(Data items)

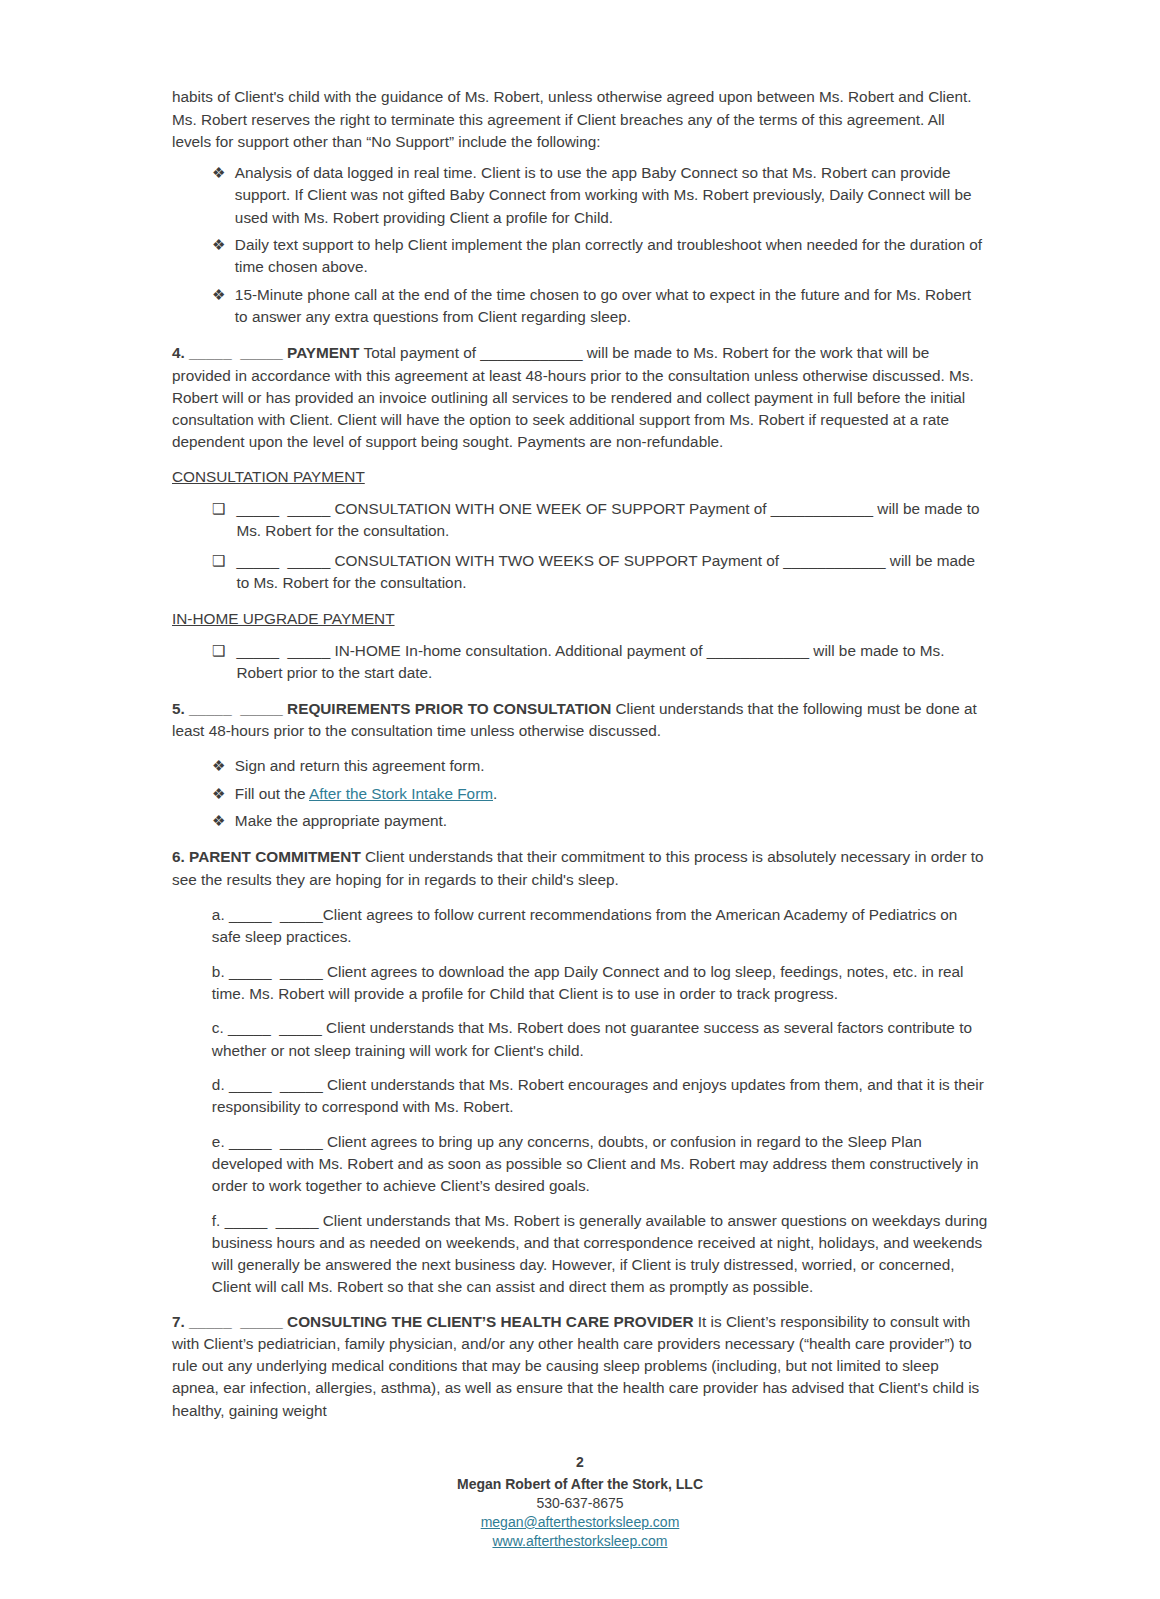habits of Client's child with the guidance of Ms. Robert, unless otherwise agreed upon between Ms. Robert and Client. Ms. Robert reserves the right to terminate this agreement if Client breaches any of the terms of this agreement. All levels for support other than “No Support” include the following:
Analysis of data logged in real time. Client is to use the app Baby Connect so that Ms. Robert can provide support. If Client was not gifted Baby Connect from working with Ms. Robert previously, Daily Connect will be used with Ms. Robert providing Client a profile for Child.
Daily text support to help Client implement the plan correctly and troubleshoot when needed for the duration of time chosen above.
15-Minute phone call at the end of the time chosen to go over what to expect in the future and for Ms. Robert to answer any extra questions from Client regarding sleep.
4. _____ _____ PAYMENT Total payment of ____________ will be made to Ms. Robert for the work that will be provided in accordance with this agreement at least 48-hours prior to the consultation unless otherwise discussed. Ms. Robert will or has provided an invoice outlining all services to be rendered and collect payment in full before the initial consultation with Client. Client will have the option to seek additional support from Ms. Robert if requested at a rate dependent upon the level of support being sought. Payments are non-refundable.
CONSULTATION PAYMENT
_____ _____ CONSULTATION WITH ONE WEEK OF SUPPORT Payment of ____________ will be made to Ms. Robert for the consultation.
_____ _____ CONSULTATION WITH TWO WEEKS OF SUPPORT Payment of ____________ will be made to Ms. Robert for the consultation.
IN-HOME UPGRADE PAYMENT
_____ _____ IN-HOME In-home consultation. Additional payment of ____________ will be made to Ms. Robert prior to the start date.
5. _____ _____ REQUIREMENTS PRIOR TO CONSULTATION Client understands that the following must be done at least 48-hours prior to the consultation time unless otherwise discussed.
Sign and return this agreement form.
Fill out the After the Stork Intake Form.
Make the appropriate payment.
6. PARENT COMMITMENT Client understands that their commitment to this process is absolutely necessary in order to see the results they are hoping for in regards to their child's sleep.
a. _____ _____Client agrees to follow current recommendations from the American Academy of Pediatrics on safe sleep practices.
b. _____ _____ Client agrees to download the app Daily Connect and to log sleep, feedings, notes, etc. in real time. Ms. Robert will provide a profile for Child that Client is to use in order to track progress.
c. _____ _____ Client understands that Ms. Robert does not guarantee success as several factors contribute to whether or not sleep training will work for Client's child.
d. _____ _____ Client understands that Ms. Robert encourages and enjoys updates from them, and that it is their responsibility to correspond with Ms. Robert.
e. _____ _____ Client agrees to bring up any concerns, doubts, or confusion in regard to the Sleep Plan developed with Ms. Robert and as soon as possible so Client and Ms. Robert may address them constructively in order to work together to achieve Client’s desired goals.
f. _____ _____ Client understands that Ms. Robert is generally available to answer questions on weekdays during business hours and as needed on weekends, and that correspondence received at night, holidays, and weekends will generally be answered the next business day. However, if Client is truly distressed, worried, or concerned, Client will call Ms. Robert so that she can assist and direct them as promptly as possible.
7. _____ _____ CONSULTING THE CLIENT’S HEALTH CARE PROVIDER It is Client’s responsibility to consult with with Client’s pediatrician, family physician, and/or any other health care providers necessary (“health care provider”) to rule out any underlying medical conditions that may be causing sleep problems (including, but not limited to sleep apnea, ear infection, allergies, asthma), as well as ensure that the health care provider has advised that Client's child is healthy, gaining weight
2
Megan Robert of After the Stork, LLC
530-637-8675
megan@afterthestorksleep.com
www.afterthestorksleep.com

▶ ABOUT THIS TASK
Word for word, restate the records above and drop the pictures.

▶ COMPLETED TASK
habits of Client's child with the guidance of Ms. Robert, unless otherwise agreed upon between Ms. Robert and Client. Ms. Robert reserves the right to terminate this agreement if Client breaches any of the terms of this agreement. All levels for support other than “No Support” include the following:
Analysis of data logged in real time. Client is to use the app Baby Connect so that Ms. Robert can provide support. If Client was not gifted Baby Connect from working with Ms. Robert previously, Daily Connect will be used with Ms. Robert providing Client a profile for Child.
Daily text support to help Client implement the plan correctly and troubleshoot when needed for the duration of time chosen above.
15-Minute phone call at the end of the time chosen to go over what to expect in the future and for Ms. Robert to answer any extra questions from Client regarding sleep.
4. _____ _____ PAYMENT Total payment of ____________ will be made to Ms. Robert for the work that will be provided in accordance with this agreement at least 48-hours prior to the consultation unless otherwise discussed. Ms. Robert will or has provided an invoice outlining all services to be rendered and collect payment in full before the initial consultation with Client. Client will have the option to seek additional support from Ms. Robert if requested at a rate dependent upon the level of support being sought. Payments are non-refundable.
CONSULTATION PAYMENT
_____ _____ CONSULTATION WITH ONE WEEK OF SUPPORT Payment of ____________ will be made to Ms. Robert for the consultation.
_____ _____ CONSULTATION WITH TWO WEEKS OF SUPPORT Payment of ____________ will be made to Ms. Robert for the consultation.
IN-HOME UPGRADE PAYMENT
_____ _____ IN-HOME In-home consultation. Additional payment of ____________ will be made to Ms. Robert prior to the start date.
5. _____ _____ REQUIREMENTS PRIOR TO CONSULTATION Client understands that the following must be done at least 48-hours prior to the consultation time unless otherwise discussed.
Sign and return this agreement form.
Fill out the After the Stork Intake Form.
Make the appropriate payment.
6. PARENT COMMITMENT Client understands that their commitment to this process is absolutely necessary in order to see the results they are hoping for in regards to their child's sleep.
a. _____ _____Client agrees to follow current recommendations from the American Academy of Pediatrics on safe sleep practices.
b. _____ _____ Client agrees to download the app Daily Connect and to log sleep, feedings, notes, etc. in real time. Ms. Robert will provide a profile for Child that Client is to use in order to track progress.
c. _____ _____ Client understands that Ms. Robert does not guarantee success as several factors contribute to whether or not sleep training will work for Client's child.
d. _____ _____ Client understands that Ms. Robert encourages and enjoys updates from them, and that it is their responsibility to correspond with Ms. Robert.
e. _____ _____ Client agrees to bring up any concerns, doubts, or confusion in regard to the Sleep Plan developed with Ms. Robert and as soon as possible so Client and Ms. Robert may address them constructively in order to work together to achieve Client’s desired goals.
f. _____ _____ Client understands that Ms. Robert is generally available to answer questions on weekdays during business hours and as needed on weekends, and that correspondence received at night, holidays, and weekends will generally be answered the next business day. However, if Client is truly distressed, worried, or concerned, Client will call Ms. Robert so that she can assist and direct them as promptly as possible.
7. _____ _____ CONSULTING THE CLIENT’S HEALTH CARE PROVIDER It is Client’s responsibility to consult with with Client’s pediatrician, family physician, and/or any other health care providers necessary (“health care provider”) to rule out any underlying medical conditions that may be causing sleep problems (including, but not limited to sleep apnea, ear infection, allergies, asthma), as well as ensure that the health care provider has advised that Client's child is healthy, gaining weight
2
Megan Robert of After the Stork, LLC
530-637-8675
megan@afterthestorksleep.com
www.afterthestorksleep.com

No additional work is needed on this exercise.